# Evil Iron Trike



## Duff Miver (Dec 18, 2007)

Heres the Evil Iron Trike for Kit Junkie. I know its not a figure kit but I like showing off my collection lol ! I have the Hoist High The Jolly Roger by mpc in my gallery btw. Check it out !


----------



## MadCap Romanian (Oct 29, 2005)

WOW! Looks great, but Evil Trike needs a good dusting!


----------



## Duff Miver (Dec 18, 2007)

ssshhhh Madcap ! Let me brag then and say I picked this up at a model convention in a tiny firehouse in the middle of nowhere for a mere $15 !! [true story] The chrome on it isnt the greatest but it was completely unbuilt ! Hey notice the Frankie model beside him ? Naa its a re-issue - a luminator , actually but a classic nonetheless..the convention was back in '92 and i picked up a great many deals there most were $4 - $8 per kit [reissues like Munsters rod and Beer Wagon] . Aaaahhh if I hadn't run out of money ...


----------



## Auroranut (Jan 12, 2008)

This kit was also issued in (I think) the '90s by Revell Germany. It was called the Medieval Trike. They also rereleased Street L'eagle, Hemi Beach Trike (ex-Monogram), Dragonfire, and Triumphant Trike. If you look for these KJ, they should be cheaper and easier to find. Different art, same parts.
I've got a beauty in my collection called the Red Porsche Killer. It's a 4engined drag bike built to race (of all things) a mates Red Porsche up the Autobahn. Lovely big scale kit!!! Punch in Red Porsche Killer into Google images and take a look at the real thing!!
Chris.


----------



## kit-junkie (Apr 8, 2005)

Duff Miver said:


> Heres the Evil Iron Trike for Kit Junkie. I know its not a figure kit but I like showing off my collection lol ! I have the Hoist High The Jolly Roger by mpc in my gallery btw. Check it out !

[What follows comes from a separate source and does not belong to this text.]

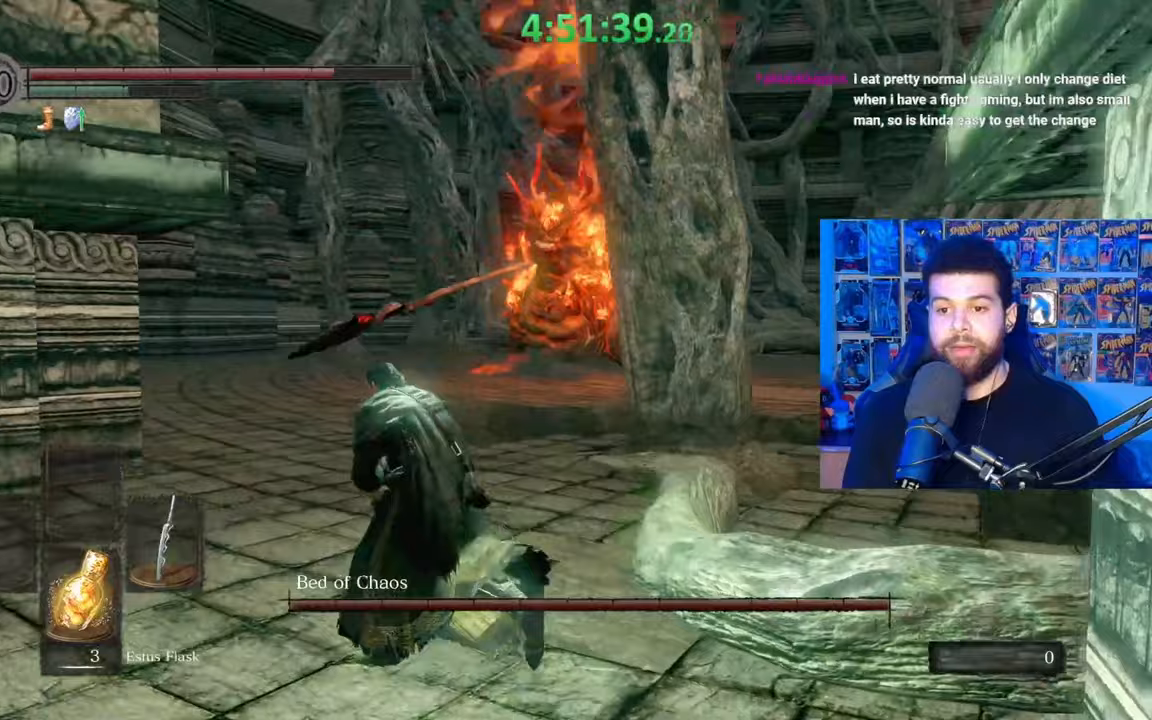
{"buttons": [], "left_stick": "down-left", "right_stick": "center", "events": [[333, "B", "up"], [483, "left_stick", "down-left"]]}
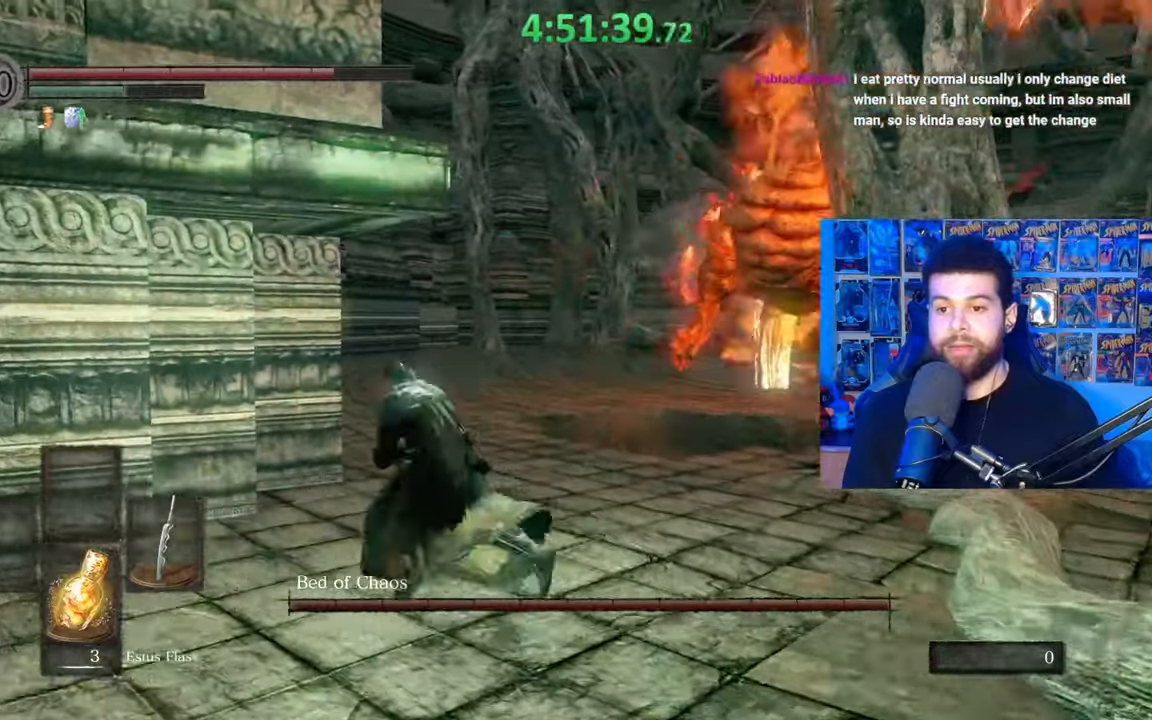
{"buttons": [], "left_stick": "down", "right_stick": "center", "events": [[33, "right_stick", "right"], [83, "left_stick", "down"], [117, "right_stick", "center"], [183, "B", "down"], [283, "B", "up"]]}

Yep, that's the one! Dust that puppy off and send it over.

There's one on the E right now. I'm watching, but I probably won't buy it. I cant justify spending a lot for it. My wife would probably strangle me, anyway. She's a great girl, but she isn't too accepting of my spending a bunch on a box of plastic. She doesn't have a problem with $25 to $40, though.


----------



## Duck Fink (May 2, 2005)

WOW...I LOVE this kit! I had this one as a kid and I had so much trouble putting it together. I did not understand that chrome parts needed to be scraped before you glue them or else they are likely to fall apart, especially when you played with them! I think I had issues with the entire kit. I tried to put the whole thing together in one day and it turned into a pile of parts.


----------